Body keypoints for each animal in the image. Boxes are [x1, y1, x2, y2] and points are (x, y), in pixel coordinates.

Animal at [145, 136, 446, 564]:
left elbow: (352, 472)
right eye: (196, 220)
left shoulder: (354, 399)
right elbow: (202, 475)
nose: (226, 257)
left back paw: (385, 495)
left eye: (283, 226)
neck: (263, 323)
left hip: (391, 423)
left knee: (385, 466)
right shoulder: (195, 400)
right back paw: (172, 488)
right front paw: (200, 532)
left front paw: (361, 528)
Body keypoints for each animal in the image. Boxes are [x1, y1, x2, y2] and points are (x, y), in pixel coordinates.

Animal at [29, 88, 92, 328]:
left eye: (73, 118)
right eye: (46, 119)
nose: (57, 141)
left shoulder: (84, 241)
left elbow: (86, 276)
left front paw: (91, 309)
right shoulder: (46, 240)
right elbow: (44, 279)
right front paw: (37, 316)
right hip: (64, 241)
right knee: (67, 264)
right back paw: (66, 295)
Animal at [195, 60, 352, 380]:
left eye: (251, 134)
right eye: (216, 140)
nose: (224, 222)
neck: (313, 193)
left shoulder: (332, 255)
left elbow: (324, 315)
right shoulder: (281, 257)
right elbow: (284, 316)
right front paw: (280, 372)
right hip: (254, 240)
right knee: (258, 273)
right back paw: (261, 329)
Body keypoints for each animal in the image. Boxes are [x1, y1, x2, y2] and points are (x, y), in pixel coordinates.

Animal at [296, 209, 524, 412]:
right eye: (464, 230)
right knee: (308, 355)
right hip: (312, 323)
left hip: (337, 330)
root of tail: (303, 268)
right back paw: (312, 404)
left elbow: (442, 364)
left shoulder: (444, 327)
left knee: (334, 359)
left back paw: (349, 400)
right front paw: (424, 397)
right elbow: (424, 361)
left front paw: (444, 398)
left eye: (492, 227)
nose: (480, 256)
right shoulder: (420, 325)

> [What the task requires]
Copy exactly the lines from the one containing "left knee: (334, 359)" through the last line of the records, both included, and nothing else.

> [Task output]
left knee: (334, 359)
left back paw: (349, 400)
right front paw: (424, 397)
right elbow: (424, 361)
left front paw: (444, 398)
left eye: (492, 227)
nose: (480, 256)
right shoulder: (420, 325)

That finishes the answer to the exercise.